- PROBLEM DESCRIPTION:
Across these entries, work out how many lines carry the string "курицы", and give only that number.

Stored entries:

[Start of Attachment]

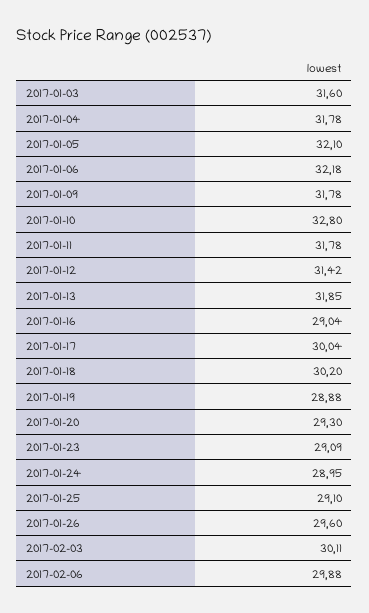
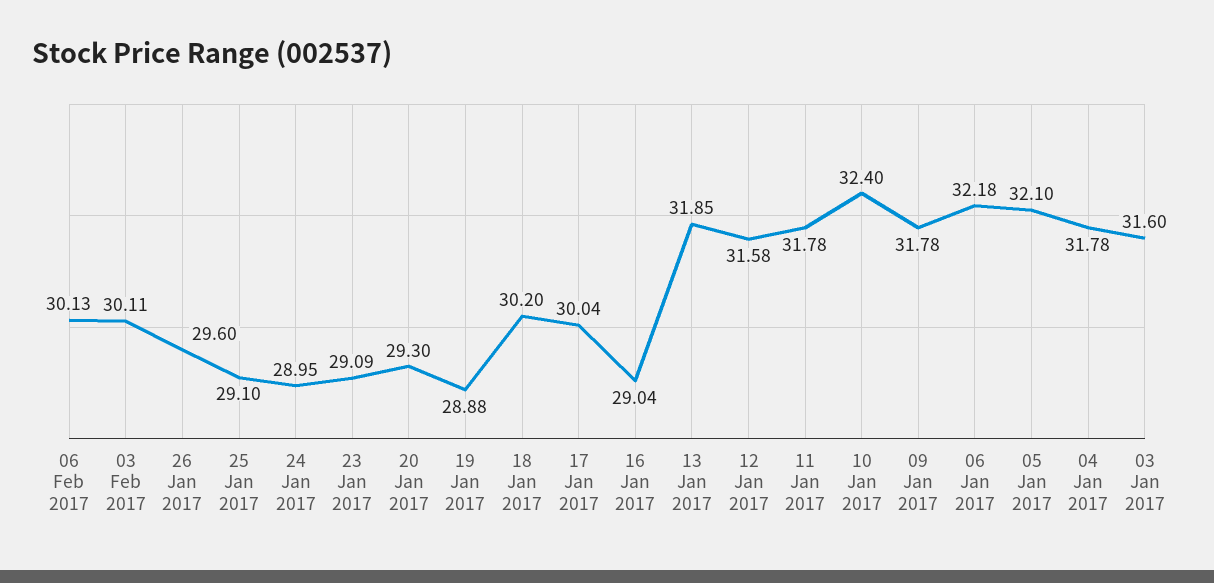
  {
    "2017-01-03": 31.6,
    "2017-01-04": 31.78,
    "2017-01-05": 32.1,
    "2017-01-06": 32.18,
    "2017-01-09": 31.78,
-   "2017-01-10": 32.8,
+   "2017-01-10": 32.4,
    "2017-01-11": 31.78,
-   "2017-01-12": 31.42,
+   "2017-01-12": 31.58,
    "2017-01-13": 31.85,
    "2017-01-16": 29.04,
    "2017-01-17": 30.04,
    "2017-01-18": 30.2,
    "2017-01-19": 28.88,
    "2017-01-20": 29.3,
    "2017-01-23": 29.09,
    "2017-01-24": 28.95,
    "2017-01-25": 29.1,
    "2017-01-26": 29.6,
    "2017-02-03": 30.11,
-   "2017-02-06": 29.88
+   "2017-02-06": 30.13
  }

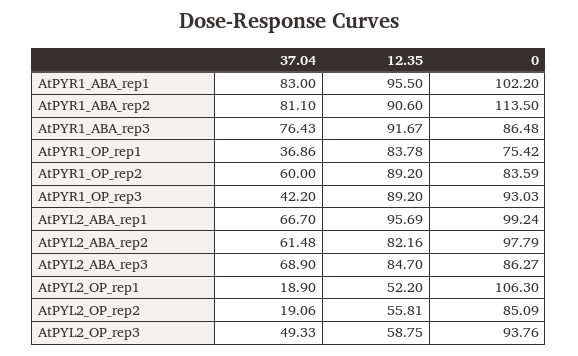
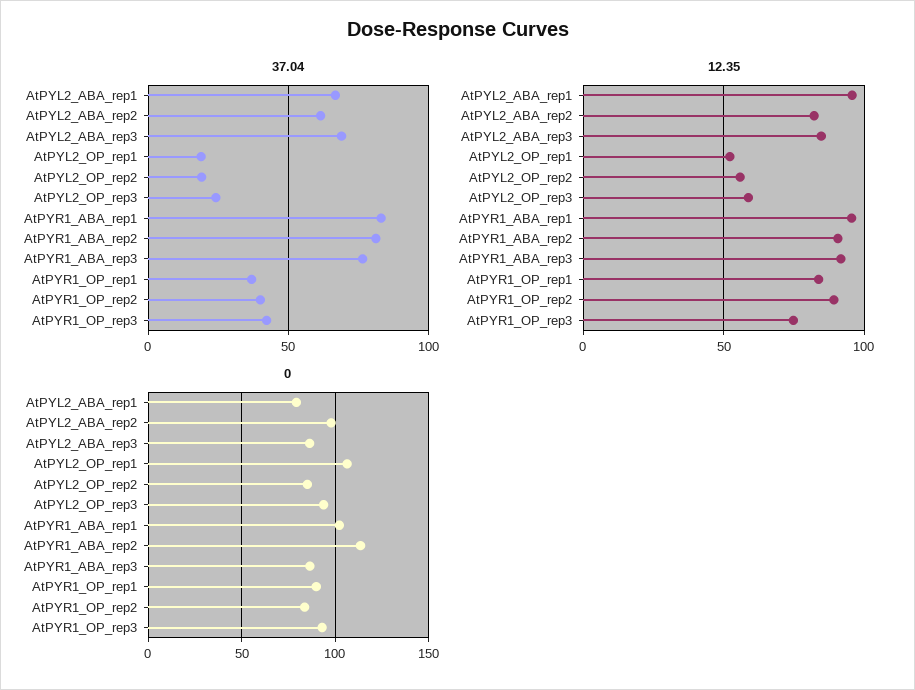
  {
    "37.04": {
      "AtPYR1_ABA_rep1": 83,
      "AtPYR1_ABA_rep2": 81.1,
      "AtPYR1_ABA_rep3": 76.43,
      "AtPYR1_OP_rep1": 36.86,
-     "AtPYR1_OP_rep2": 60,
+     "AtPYR1_OP_rep2": 40,
      "AtPYR1_OP_rep3": 42.2,
      "AtPYL2_ABA_rep1": 66.7,
      "AtPYL2_ABA_rep2": 61.48,
      "AtPYL2_ABA_rep3": 68.9,
      "AtPYL2_OP_rep1": 18.9,
      "AtPYL2_OP_rep2": 19.06,
-     "AtPYL2_OP_rep3": 49.33
+     "AtPYL2_OP_rep3": 25
    },
    "12.35": {
      "AtPYR1_ABA_rep1": 95.5,
      "AtPYR1_ABA_rep2": 90.6,
      "AtPYR1_ABA_rep3": 91.67,
      "AtPYR1_OP_rep1": 83.78,
      "AtPYR1_OP_rep2": 89.2,
-     "AtPYR1_OP_rep3": 89.2,
+     "AtPYR1_OP_rep3": 75,
      "AtPYL2_ABA_rep1": 95.69,
      "AtPYL2_ABA_rep2": 82.16,
      "AtPYL2_ABA_rep3": 84.7,
      "AtPYL2_OP_rep1": 52.2,
      "AtPYL2_OP_rep2": 55.81,
      "AtPYL2_OP_rep3": 58.75
    },
    "0": {
      "AtPYR1_ABA_rep1": 102.2,
      "AtPYR1_ABA_rep2": 113.5,
      "AtPYR1_ABA_rep3": 86.48,
-     "AtPYR1_OP_rep1": 75.42,
+     "AtPYR1_OP_rep1": 90,
      "AtPYR1_OP_rep2": 83.59,
      "AtPYR1_OP_rep3": 93.03,
-     "AtPYL2_ABA_rep1": 99.24,
+     "AtPYL2_ABA_rep1": 80,
      "AtPYL2_ABA_rep2": 97.79,
      "AtPYL2_ABA_rep3": 86.27,
      "AtPYL2_OP_rep1": 106.3,
      "AtPYL2_OP_rep2": 85.09,
      "AtPYL2_OP_rep3": 93.76
    }
  }

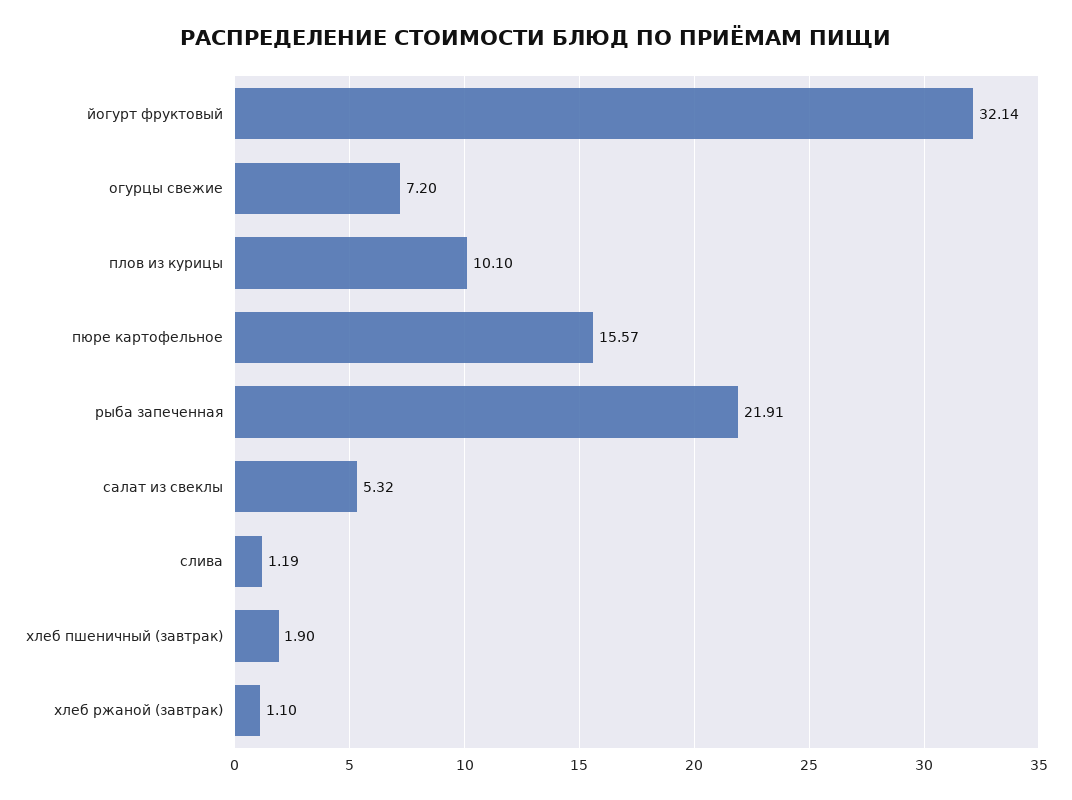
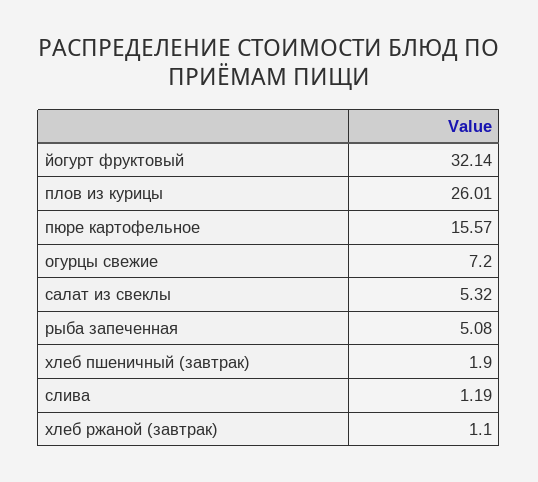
  {
    "йогурт фруктовый": 32.14,
    "огурцы свежие": 7.2,
-   "плов из курицы": 10.1,
+   "плов из курицы": 26.01,
    "пюре картофельное": 15.57,
-   "рыба запеченная": 21.91,
+   "рыба запеченная": 5.08,
    "салат из свеклы": 5.32,
    "слива": 1.19,
    "хлеб пшеничный (завтрак)": 1.9,
    "хлеб ржаной (завтрак)": 1.1
  }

[End of Attachment]

- TASK OUTPUT:
2